Eridians never bothered to invent spacesuits. Why would they? Space is devoid of sensory input to them. It would be like a human with scuba gear diving into an ocean of black paint. There’s just no reason to do it. Eridians use hull robots for EVA work. The Hail Mary doesn’t have one of those, so any EVA work has to be done by me.

“Amaze is wrong word,” he says. “Amaze is compliment. Better word is ♫♪♫♪.”

“What’s that mean?”

“It is when person not act normal. Danger to self.”

“Ah,” I say, adding the new chord into my language database. “Crazy. My word for that is ‘crazy.’ ”

“Crazy. Humans are crazy.”

I shrug.

 

* * *

 

“Gosh darn it!” I said.

“Language!” came the voice over the radio. “Seriously, though, what happened?”

The sample vial fell gently away from my hand to the bottom of the pool. It took several seconds to fall 3 feet but, wearing this EVA suit at the bottom of the world’s largest swimming pool, I had no chance of reaching out to grab it.

“I dropped vial number three.”

“Okay,” said Forrester. “That’s three vials so far. We’re going to have to work on the clamper tool.”

“Might not be the tool. Might just be me.”

The tool in my awkwardly gloved hand was far from perfect, but still pretty ingenious. It turned the clumsy pawing of an EVA suit glove into fine manipulation at the other end. All I had to do was squeeze a trigger with my index finger and the clamp constricted by 2 millimeters. If I squeezed a different trigger with my middle finger, it would rotate up to 90 degrees clockwise. My ring and pinkie fingers made it tilt forward up to 90 degrees.

“Stand by, I’m checking the video,” said Forrester.

NASA’s Neutral Buoyancy Lab at Johnson Space Center was a marvel of engineering in itself. The gigantic swimming pool was large enough to fit a full-size replica of the International Space Station inside. They used it to train astronauts on zero-g maneuvering while in EVA suits.

After countless meetings (that I was unfortunately forced to attend), the microbiology community convinced Stratt the mission needed custom-designed tools. She agreed, on the condition that none of them be mission-critical. She was resolute on having all the important stuff be off-the-shelf products with millions of hours of consumer testing.

And, being her little science lapdog, it fell to me to test out the IVME kit.

IVME was an acronym that stood for four words God never intended to be together: “in vacuo microbiology equipment.” Astrophage lives in space. We could study them on Earth in our atmosphere all we wanted, but we wouldn’t get the full picture of how they worked until we studied them in vacuum and in zero g. The crew of the Hail Mary would need these tools.

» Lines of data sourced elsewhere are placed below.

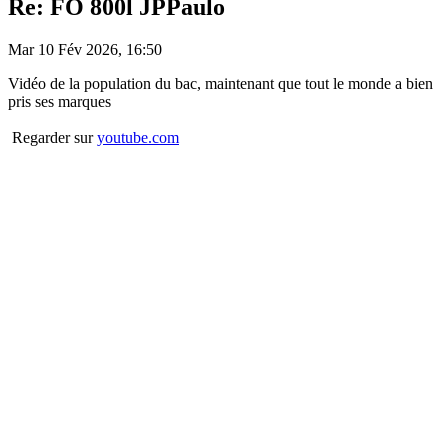
Re: FO 800l JPPaulo
Mar 10 Fév 2026, 16:50
Vidéo de la population du bac, maintenant que tout le monde a bien
pris ses marques
Regarder sur
youtube.com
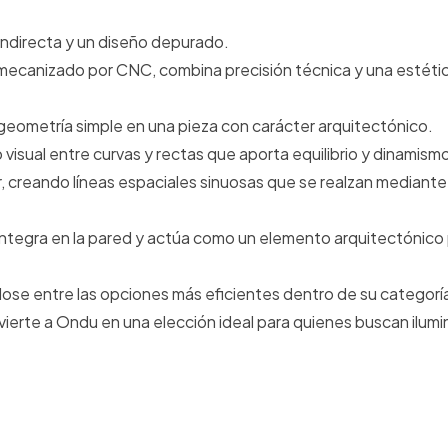
ndirecta y un diseño depurado.
o mecanizado por CNC, combina precisión técnica y una estéti
eometría simple en una pieza con carácter arquitectónico.
visual entre curvas y rectas que aporta equilibrio y dinamism
ar, creando líneas espaciales sinuosas que se realzan mediante
 integra en la pared y actúa como un elemento arquitectónico
dose entre las opciones más eficientes dentro de su categorí
ierte a Ondu en una elección ideal para quienes buscan ilumi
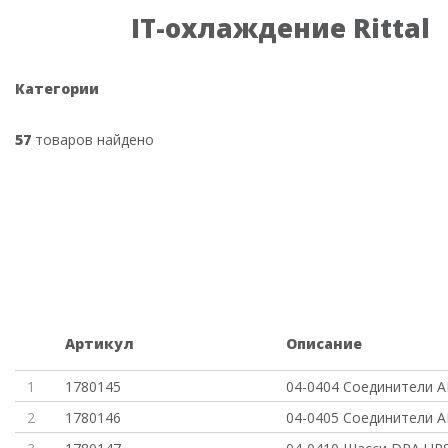
IT-охлаждение Rittal
Категории
57
товаров найдено
Артикул
Описание
1
1780145
04-0404 Соединители А
2
1780146
04-0405 Соединители А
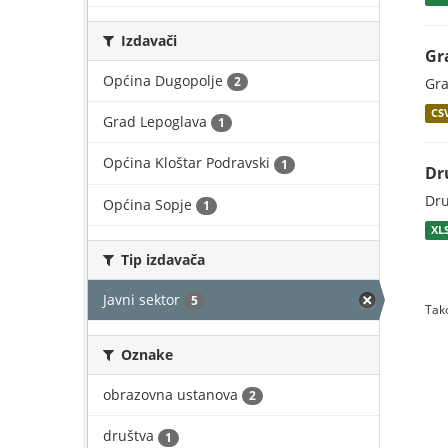
Izdavači
Gr
Općina Dugopolje
2
Gra
CS
Grad Lepoglava
1
Općina Kloštar Podravski
1
Dr
Dru
Općina Sopje
1
XL
Tip izdavača
Javni sektor
5
Tako
Oznake
obrazovna ustanova
2
društva
1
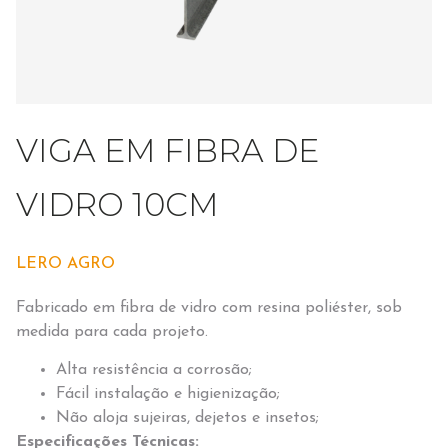
VIGA EM FIBRA DE
VIDRO 10CM
LERO AGRO
Fabricado em fibra de vidro com resina poliéster, sob
medida para cada projeto.
Alta resistência a corrosão;
Fácil instalação e higienização;
Não aloja sujeiras, dejetos e insetos;
Especificações Técnicas:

I stood in one corner of the NBL, the imposing figure of ISS behind me. Two scuba divers floated nearby, ready to rescue me in the event of an emergency.

NASA had sunk a metal lab table into the pool for me. The biggest problem wasn’t making equipment that worked in vacuum—though they did have to completely redesign pipettes because there’s no suction force in space. The problem was the ham-fisted EVA gloves the user had to wear. Astrophage may like vacuum, but human bodies certainly don’t.